Compassionate, candid, hard-hitting, and 100% unapologetic, Ride-or-Die melds Hubbard’s entertaining conversations with her Black girlfriends and her personal experiences as a redeemed “ride-or-die chick” and a former “captain of the build-a-brother team” to fervently dismantle cultural norms that require Black women to take care of everyone but themselves.
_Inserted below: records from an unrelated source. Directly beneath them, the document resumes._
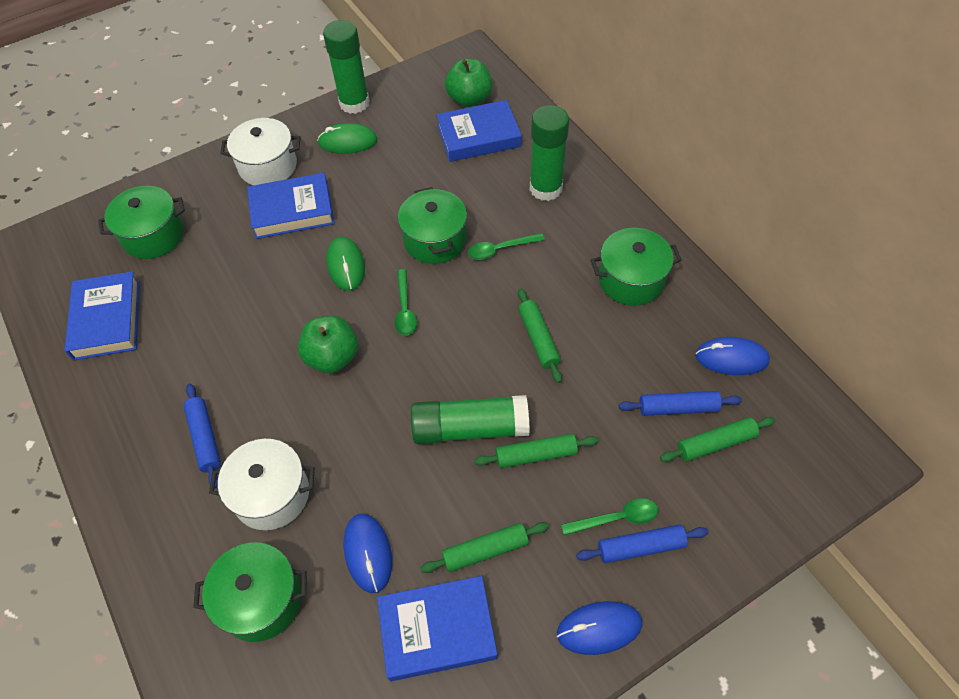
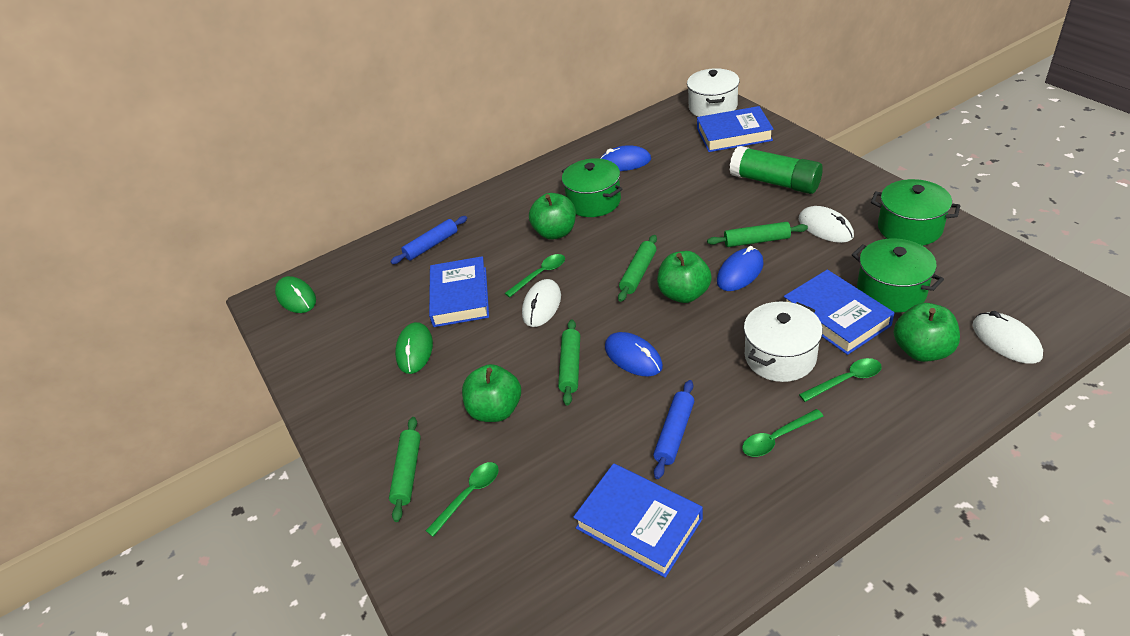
blue rolling pin: [183,384,221,489] [576,525,709,563] [619,391,742,416] = 3 -> [390,216,467,264] [653,380,694,479] = 2
green apple: [298,315,358,373] [445,59,492,107] = 2 -> [462,364,521,422] [529,193,576,240] [657,251,712,303] [894,303,960,362] = 4
green glue stick: [323,20,370,114] [411,395,530,444] [530,105,569,201] = 3 -> [730,146,823,194] = 1
green pot: [98,186,185,259] [193,542,307,642] [398,187,467,264] [591,228,682,306] = 4 -> [562,158,622,217] [852,238,944,313] [871,179,960,246] = 3
green spoon: [395,269,417,335] [468,233,545,260] [561,498,658,535] = 3 -> [426,462,499,537] [505,254,565,297] [742,409,823,457] [799,358,882,402] = 4
white mouse: none = 0 -> [522,279,561,327] [799,206,854,243] [972,311,1043,364] = 3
Ride or Die urges you to expel the myth that your self-worth is connected to how much labor you provide others, and guides you toward healing. Using hip hop as a backdrop to explore norms that are harmful to Black women, Hubbard shows the way you may be unknowingly perpetuating this harm within your relationships. Hubbard urges you to pull the plug on the “ride or die chick.”
Praise
“A powerful must-read book for Black women. This engaging, thoughtful book uses hip hop as a backdrop to honor our strength and healing as a collective.”
—Gabrielle Union
“This beautiful brilliant Black woman bares her soul, revealing the struggle far too many of us experience. Shanita takes us into deeply intimate moments of her own life to deconstruct why being a ‘ride or die’ is problematic in ways rarely discussed. With unapologetic strength, she challenges us to see the piercing hole this generational badge of ‘honor’ leaves open and reveals why it's time to remove it and heal.”
—Tamron Hall
“With clear-eyed analysis, poignant vulnerability and notable grace, Shanita Hubbard continues the decades-old work of moving the important narratives of women and genderqueer people of the hip hop generation from the margins to the center.”
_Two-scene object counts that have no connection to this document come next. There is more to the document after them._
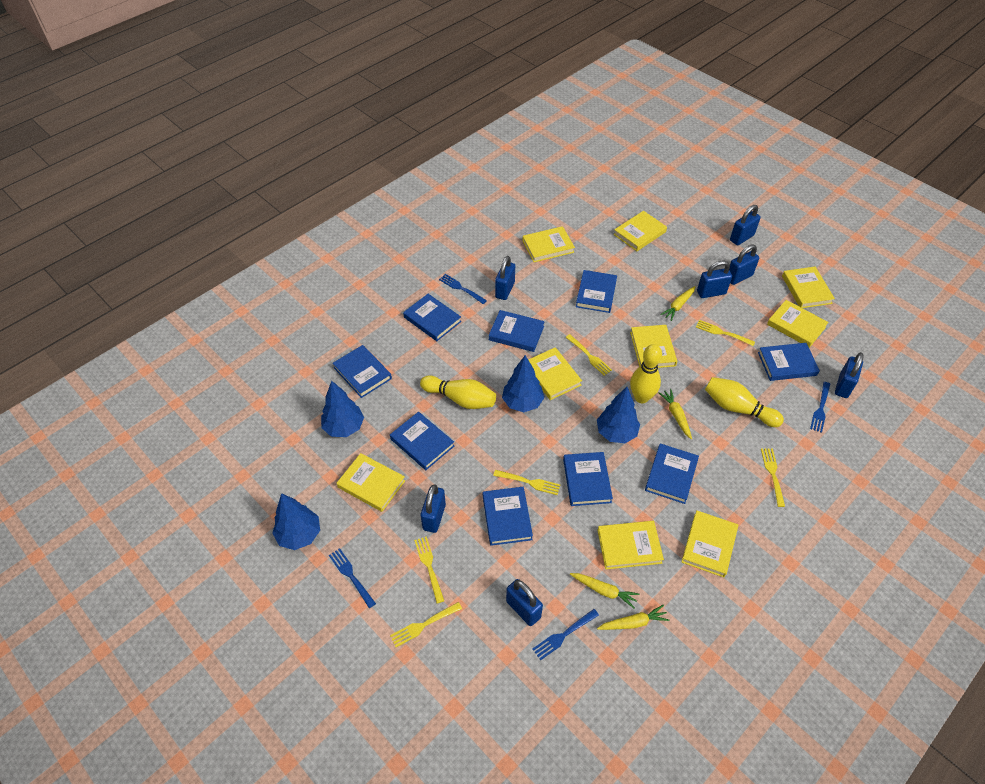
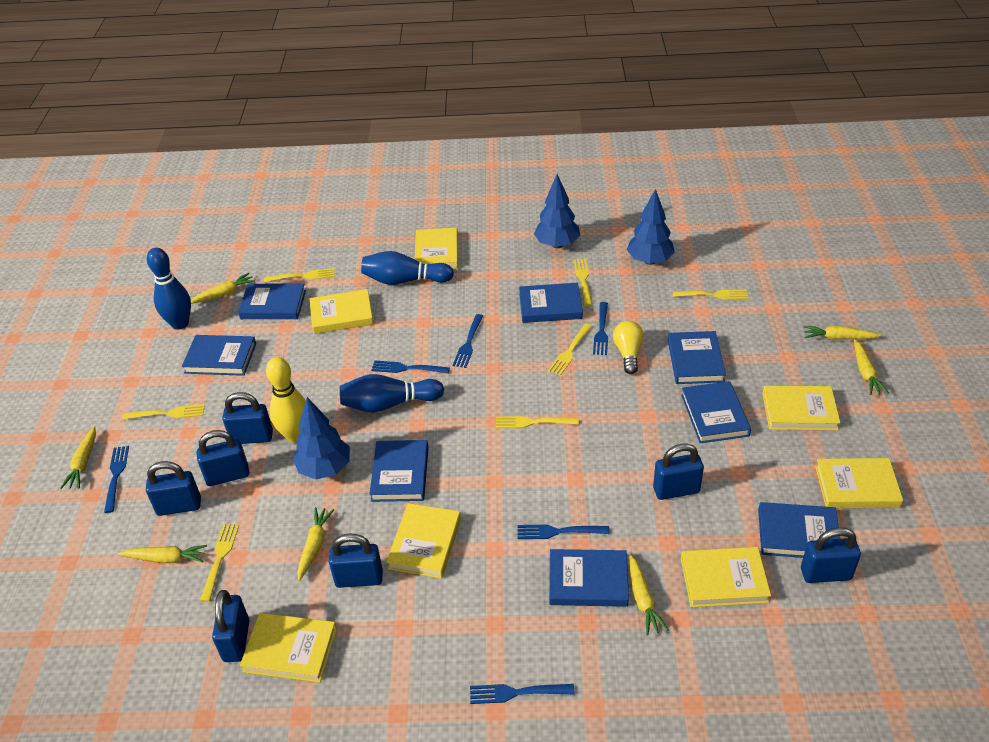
blue book: [333,345,392,398] [390,412,454,470] [403,294,461,341] [483,487,533,546] [489,310,545,352] [563,452,613,506] [576,270,617,313] [645,443,699,504] [758,343,820,381] = 9 -> [182,335,256,376] [238,283,306,319] [369,440,429,502] [519,283,583,323] [549,549,629,607] [668,331,726,384] [681,381,751,443] [758,502,840,558] = 8
blue bowling pin: none = 0 -> [147,248,191,330] [340,374,444,412] [361,251,454,285] = 3
blue fork: [329,548,376,608] [439,274,487,304] [533,609,599,661] [810,382,830,433] = 4 -> [104,446,129,513] [371,361,450,374] [453,314,483,368] [470,684,574,704] [517,524,609,539] [593,302,608,355] = 6
blue tree: [272,493,320,550] [321,381,364,437] [502,355,544,412] [597,387,640,443] = 4 -> [293,397,350,479] [534,174,580,248] [627,189,675,265] = 3
yellow book: [337,453,405,512] [523,226,575,262] [528,347,582,400] [597,521,664,569] [614,211,667,251] [630,325,677,368] [682,511,738,577] [767,300,828,348] [782,267,835,308] = 9 -> [240,613,337,682] [309,289,373,334] [386,503,461,578] [415,228,458,269] [681,547,771,607] [762,386,841,430] [815,458,903,508] = 7
yellow bowling pin: [420,375,496,409] [630,344,662,403] [705,377,784,427] = 3 -> [266,357,306,443] = 1
yellow carrot: [570,573,640,608] [597,605,669,630] [658,389,692,439] [660,286,696,321] = 4 -> [61,426,96,489] [118,545,207,563] [191,273,255,304] [297,507,334,581] [629,554,668,635] [803,326,882,340] [854,339,889,395] = 7
yellow fork: [390,602,462,647] [414,536,444,604] [493,470,560,495] [565,334,612,376] [696,320,755,346] [761,448,785,507] = 6 -> [122,405,205,420] [200,524,239,602] [264,268,335,282] [496,416,579,428] [548,323,592,376] [574,259,592,306] [673,290,748,300] = 7
yellow light bulb: none = 0 -> [613,321,644,374] = 1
—Dr. Joan Morgan, author of When Chickenheads Come Home to Roost
"In a world that continues to do everything in its power to silence the voice of the Black woman, Shanita's book is the light the world so desperately needs. Ride or Die is honest and poignant about the lives of Black women. Shanita uses the beautifully complex world of hip-hop she was raised in and grew to love as fascinating entry points. But she ultimately holds that same world accountable for its shortcomings of its portrayal of Black women. It's the culture holding the culture responsible."
—Justin Tinsley, author of It Was All a Dream
“I've never read a book that gives us as much as Ride or Die gives us. This miracle of a book challenges, affirms, heals, reveals, and loves like nothing I've ever come across before. Shanita Hubbard has opened herself to us all for the purpose of asking us to be better to and for the people around us. She is one of our preeminent master teachers, using Hip-Hop as her curriculum, and we are all better for having been given these lessons.”